Ce froid mépris ne découragea pas l'emprunteur.

IV. DON JUAN CONQUIS

Le bébé de Mary naquit avant terme et le médecin dit qu'il ne vivrait pas. Shelley veilla entre le berceau et le lit, en compagnie de Tite Live et de Sénèque. Fanny apporta une layette de la part de la fantasque Mrs Godwin, mais le philosophe demeura inflexible. Hogg vint bavarder, raconter la grande nouvelle du jour qui était le retour de l'île d'Elbe, et fit du bien à Mary par son bon sens ironique. À vivre sans cesse avec Shelley, et encore fiévreuse, elle avait l'impression douce et un peu terrifiante de s'évader de la terre et de la vie; Hogg était plus réel.

Malgré les prédictions le bébé grandit, vécut un mois et elle commençait à se rassurer, quand un matin, en se réveillant, elle le trouva mort. Ce fut un grand chagrin.

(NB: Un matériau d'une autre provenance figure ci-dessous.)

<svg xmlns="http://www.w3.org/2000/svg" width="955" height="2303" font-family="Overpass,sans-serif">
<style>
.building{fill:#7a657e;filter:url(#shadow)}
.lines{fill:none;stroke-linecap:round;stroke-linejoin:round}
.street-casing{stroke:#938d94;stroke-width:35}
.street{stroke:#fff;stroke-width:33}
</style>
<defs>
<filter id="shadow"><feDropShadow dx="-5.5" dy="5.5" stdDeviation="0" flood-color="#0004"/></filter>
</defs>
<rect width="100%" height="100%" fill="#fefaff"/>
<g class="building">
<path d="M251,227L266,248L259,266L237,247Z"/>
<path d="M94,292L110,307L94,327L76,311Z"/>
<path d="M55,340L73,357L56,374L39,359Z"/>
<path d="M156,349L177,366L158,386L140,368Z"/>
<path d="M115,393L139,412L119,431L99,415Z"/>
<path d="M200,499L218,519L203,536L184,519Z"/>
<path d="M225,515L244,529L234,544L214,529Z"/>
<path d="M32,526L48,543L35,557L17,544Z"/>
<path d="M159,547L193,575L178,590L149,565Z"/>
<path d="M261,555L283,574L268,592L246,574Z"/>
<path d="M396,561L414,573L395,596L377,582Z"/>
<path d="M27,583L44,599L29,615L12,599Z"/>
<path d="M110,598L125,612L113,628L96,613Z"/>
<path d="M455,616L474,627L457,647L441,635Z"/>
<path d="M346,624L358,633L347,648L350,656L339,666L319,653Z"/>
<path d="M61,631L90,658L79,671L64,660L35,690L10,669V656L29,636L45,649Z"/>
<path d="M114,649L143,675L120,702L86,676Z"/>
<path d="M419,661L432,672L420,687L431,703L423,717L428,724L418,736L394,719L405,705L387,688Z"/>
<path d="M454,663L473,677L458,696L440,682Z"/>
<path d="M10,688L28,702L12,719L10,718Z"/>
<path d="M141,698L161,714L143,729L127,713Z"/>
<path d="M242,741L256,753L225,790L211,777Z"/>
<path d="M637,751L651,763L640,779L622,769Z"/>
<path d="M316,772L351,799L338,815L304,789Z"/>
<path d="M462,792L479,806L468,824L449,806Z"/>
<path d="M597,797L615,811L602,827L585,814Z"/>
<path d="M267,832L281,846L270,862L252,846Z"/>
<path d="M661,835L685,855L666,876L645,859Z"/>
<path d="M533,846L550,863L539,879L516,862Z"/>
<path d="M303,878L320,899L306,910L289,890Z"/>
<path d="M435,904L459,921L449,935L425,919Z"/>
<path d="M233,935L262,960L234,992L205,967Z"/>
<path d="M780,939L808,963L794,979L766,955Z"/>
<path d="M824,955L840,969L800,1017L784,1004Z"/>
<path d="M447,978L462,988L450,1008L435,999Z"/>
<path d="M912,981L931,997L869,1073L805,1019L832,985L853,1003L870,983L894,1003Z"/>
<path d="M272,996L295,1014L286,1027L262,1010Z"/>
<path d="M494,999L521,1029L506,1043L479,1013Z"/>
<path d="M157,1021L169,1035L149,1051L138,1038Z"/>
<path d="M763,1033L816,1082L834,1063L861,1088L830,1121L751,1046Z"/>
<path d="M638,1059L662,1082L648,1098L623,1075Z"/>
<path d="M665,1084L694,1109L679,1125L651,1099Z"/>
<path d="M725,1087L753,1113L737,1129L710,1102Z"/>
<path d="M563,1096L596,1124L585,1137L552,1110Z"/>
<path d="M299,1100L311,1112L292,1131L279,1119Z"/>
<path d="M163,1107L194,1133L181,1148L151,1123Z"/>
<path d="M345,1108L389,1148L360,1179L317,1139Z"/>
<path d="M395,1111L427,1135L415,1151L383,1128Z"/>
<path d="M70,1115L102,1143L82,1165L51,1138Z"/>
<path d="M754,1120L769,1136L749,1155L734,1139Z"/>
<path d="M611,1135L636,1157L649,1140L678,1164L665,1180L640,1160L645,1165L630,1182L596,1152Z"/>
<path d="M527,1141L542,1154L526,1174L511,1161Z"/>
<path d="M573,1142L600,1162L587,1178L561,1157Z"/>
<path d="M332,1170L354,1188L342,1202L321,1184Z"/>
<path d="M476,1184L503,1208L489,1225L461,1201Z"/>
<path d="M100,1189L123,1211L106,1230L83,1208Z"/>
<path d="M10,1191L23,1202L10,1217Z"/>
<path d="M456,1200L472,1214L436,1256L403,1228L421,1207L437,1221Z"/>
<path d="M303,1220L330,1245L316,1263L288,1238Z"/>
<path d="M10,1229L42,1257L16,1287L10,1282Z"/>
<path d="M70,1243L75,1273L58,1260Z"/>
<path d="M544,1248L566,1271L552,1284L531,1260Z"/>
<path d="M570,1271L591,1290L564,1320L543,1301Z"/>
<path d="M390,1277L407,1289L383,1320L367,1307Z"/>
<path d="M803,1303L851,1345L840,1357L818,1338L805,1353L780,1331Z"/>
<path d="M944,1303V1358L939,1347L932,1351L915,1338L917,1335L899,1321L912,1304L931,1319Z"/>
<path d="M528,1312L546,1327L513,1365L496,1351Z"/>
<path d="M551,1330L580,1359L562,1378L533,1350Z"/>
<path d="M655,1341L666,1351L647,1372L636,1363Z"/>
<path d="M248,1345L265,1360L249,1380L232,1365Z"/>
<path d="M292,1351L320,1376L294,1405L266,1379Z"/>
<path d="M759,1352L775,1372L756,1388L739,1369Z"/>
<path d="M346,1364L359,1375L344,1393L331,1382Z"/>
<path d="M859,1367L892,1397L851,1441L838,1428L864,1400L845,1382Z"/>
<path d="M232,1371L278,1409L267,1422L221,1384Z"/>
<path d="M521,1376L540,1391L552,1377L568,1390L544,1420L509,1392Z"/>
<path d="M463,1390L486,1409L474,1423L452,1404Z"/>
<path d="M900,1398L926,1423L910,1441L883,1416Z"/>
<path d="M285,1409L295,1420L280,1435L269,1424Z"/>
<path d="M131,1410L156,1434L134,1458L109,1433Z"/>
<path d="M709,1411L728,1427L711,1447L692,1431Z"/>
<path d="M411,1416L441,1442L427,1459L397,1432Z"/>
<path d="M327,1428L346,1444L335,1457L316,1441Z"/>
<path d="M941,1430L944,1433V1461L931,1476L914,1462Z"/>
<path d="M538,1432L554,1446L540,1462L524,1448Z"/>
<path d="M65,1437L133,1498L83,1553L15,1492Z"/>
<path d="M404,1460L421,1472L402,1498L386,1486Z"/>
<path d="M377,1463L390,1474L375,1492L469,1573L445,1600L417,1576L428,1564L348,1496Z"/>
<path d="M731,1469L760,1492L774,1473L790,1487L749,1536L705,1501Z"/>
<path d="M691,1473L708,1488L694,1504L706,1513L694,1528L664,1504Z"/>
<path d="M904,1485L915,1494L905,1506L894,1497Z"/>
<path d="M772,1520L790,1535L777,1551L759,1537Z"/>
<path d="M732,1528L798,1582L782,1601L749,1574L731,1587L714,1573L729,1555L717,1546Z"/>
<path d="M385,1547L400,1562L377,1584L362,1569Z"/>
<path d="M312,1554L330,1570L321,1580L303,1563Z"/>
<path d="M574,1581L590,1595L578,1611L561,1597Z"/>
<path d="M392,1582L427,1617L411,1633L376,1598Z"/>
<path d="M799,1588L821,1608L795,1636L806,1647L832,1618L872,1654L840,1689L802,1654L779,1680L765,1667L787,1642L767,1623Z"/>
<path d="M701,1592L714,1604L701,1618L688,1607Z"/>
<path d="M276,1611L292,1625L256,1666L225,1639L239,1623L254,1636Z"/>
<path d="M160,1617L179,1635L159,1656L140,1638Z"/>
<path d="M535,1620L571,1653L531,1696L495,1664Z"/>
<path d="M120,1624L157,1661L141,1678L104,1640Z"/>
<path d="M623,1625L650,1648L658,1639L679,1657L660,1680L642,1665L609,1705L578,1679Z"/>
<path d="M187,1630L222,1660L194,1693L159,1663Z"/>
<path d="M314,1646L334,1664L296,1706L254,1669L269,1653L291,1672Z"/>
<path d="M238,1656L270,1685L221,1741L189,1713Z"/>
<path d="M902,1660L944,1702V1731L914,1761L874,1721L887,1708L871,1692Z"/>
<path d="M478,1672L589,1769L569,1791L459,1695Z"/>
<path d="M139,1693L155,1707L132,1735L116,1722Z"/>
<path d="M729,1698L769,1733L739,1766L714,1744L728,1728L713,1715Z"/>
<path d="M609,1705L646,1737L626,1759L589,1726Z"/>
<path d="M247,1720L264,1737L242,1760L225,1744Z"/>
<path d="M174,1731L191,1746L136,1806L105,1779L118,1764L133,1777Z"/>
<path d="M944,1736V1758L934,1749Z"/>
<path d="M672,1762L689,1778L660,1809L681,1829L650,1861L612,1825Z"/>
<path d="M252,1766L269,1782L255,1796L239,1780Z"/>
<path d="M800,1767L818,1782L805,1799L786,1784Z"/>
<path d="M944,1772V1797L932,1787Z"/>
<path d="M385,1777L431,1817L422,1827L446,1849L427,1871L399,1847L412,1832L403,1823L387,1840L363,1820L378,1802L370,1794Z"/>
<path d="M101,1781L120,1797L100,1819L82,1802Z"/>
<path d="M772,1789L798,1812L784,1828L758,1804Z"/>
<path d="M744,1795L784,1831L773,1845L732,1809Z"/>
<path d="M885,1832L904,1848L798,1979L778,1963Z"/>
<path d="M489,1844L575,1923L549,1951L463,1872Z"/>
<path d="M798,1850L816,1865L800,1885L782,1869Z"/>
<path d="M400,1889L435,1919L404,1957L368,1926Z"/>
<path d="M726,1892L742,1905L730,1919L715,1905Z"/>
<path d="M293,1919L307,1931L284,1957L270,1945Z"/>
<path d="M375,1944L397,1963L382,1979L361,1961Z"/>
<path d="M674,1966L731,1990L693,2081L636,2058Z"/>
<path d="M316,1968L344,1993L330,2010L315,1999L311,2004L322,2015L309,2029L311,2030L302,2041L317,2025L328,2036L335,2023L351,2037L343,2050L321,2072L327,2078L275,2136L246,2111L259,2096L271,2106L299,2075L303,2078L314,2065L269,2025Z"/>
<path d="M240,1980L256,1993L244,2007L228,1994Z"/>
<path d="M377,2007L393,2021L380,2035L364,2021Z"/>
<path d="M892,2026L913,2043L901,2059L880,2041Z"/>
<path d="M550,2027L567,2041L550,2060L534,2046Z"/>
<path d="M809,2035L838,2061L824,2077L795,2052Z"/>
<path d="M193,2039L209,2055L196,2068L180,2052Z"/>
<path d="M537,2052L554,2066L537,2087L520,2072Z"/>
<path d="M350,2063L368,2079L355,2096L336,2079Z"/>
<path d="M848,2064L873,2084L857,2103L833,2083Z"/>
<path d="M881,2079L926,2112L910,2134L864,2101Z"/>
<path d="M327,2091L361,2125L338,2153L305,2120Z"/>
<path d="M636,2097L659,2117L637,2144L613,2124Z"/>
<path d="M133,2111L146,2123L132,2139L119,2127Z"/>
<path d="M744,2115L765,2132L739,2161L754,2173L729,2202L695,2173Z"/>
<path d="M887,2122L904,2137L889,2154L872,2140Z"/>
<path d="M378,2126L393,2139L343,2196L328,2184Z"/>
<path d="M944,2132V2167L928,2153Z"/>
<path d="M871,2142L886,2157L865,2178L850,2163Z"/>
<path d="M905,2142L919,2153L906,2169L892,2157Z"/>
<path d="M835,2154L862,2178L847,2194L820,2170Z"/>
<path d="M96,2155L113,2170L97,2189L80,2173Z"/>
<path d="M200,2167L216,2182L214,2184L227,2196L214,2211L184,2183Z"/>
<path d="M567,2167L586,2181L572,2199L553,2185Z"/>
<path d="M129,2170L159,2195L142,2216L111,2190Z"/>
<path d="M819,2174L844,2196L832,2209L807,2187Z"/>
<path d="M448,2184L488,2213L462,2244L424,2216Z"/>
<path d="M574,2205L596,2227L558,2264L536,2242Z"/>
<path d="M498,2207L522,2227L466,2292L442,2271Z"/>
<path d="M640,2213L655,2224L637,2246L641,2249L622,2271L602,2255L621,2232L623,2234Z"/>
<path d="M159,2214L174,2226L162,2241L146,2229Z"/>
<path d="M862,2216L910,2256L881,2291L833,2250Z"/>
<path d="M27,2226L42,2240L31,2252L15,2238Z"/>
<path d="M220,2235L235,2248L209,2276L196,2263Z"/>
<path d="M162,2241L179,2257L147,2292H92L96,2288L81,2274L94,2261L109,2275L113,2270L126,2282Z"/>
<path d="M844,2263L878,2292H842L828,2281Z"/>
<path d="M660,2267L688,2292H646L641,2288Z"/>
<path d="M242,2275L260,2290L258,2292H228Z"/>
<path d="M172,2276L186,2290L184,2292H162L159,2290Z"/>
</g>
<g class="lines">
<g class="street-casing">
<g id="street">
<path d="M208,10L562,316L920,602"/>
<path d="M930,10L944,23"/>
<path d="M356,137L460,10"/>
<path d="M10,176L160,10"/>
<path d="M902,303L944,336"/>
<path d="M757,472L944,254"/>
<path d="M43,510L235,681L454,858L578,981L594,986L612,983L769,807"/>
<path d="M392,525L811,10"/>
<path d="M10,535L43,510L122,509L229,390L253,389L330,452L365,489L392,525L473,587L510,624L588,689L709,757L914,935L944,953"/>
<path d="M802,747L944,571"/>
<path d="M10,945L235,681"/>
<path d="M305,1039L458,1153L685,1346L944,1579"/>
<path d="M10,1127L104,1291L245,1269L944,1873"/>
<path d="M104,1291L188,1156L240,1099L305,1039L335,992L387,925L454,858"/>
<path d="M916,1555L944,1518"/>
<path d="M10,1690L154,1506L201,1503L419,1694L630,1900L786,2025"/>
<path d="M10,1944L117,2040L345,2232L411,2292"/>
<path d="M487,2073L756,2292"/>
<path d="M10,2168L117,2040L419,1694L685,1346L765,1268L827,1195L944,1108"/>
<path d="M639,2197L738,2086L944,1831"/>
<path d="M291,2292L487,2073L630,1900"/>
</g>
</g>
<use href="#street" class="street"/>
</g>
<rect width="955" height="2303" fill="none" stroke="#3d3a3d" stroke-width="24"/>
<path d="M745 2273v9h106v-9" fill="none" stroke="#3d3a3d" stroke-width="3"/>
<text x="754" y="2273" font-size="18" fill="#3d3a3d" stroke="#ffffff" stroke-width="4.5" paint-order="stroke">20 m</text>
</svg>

Shelley et Claire continuaient à courir Londres ensemble; Mary restait à la maison, tricotait et pensait à son petit enfant. «J'étais mère et je ne le suis plus», se répétait-elle, et la nuit elle rêvait que le petit bébé n'était pas mort, qu'en le frictionnant devant le feu on avait pu le ranimer. Elle se réveillait; le berceau était vide. Dans la rue l'on entendait des bruits de foule et des cris. C'était un temps d'émeutes populaires. De France venaient des menaces de guerre. Mary avait toujours un voile de larmes devant les yeux.